_WHAT YOU HAVE TO DO_:
Copy out all lines bearing the word "Geschlechtsdysphorie" from the listing below.

_DATASET CONTENT_:
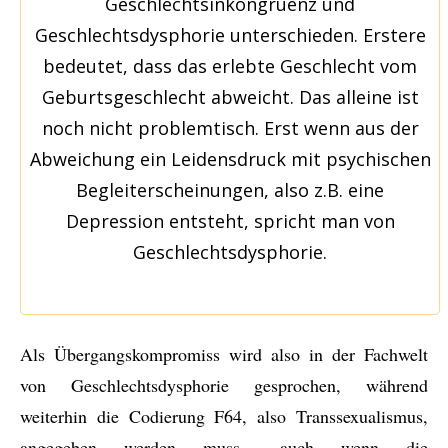
Geschlechtsinkongruenz und
Geschlechtsdysphorie unterschieden. Erstere
bedeutet, dass das erlebte Geschlecht vom
Geburtsgeschlecht abweicht. Das alleine ist
noch nicht problemtisch. Erst wenn aus der
Abweichung ein Leidensdruck mit psychischen
Begleiterscheinungen, also z.B. eine
Depression entsteht, spricht man von
Geschlechtsdysphorie.
Als Übergangskompromiss wird also in der Fachwelt
von Geschlechtsdysphorie gesprochen, während
weiterhin die Codierung F64, also Transsexualismus,
angegeben werden muss, „auch wenn die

_RESPONSE_:
Geschlechtsdysphorie unterschieden. Erstere
Geschlechtsdysphorie.
von Geschlechtsdysphorie gesprochen, während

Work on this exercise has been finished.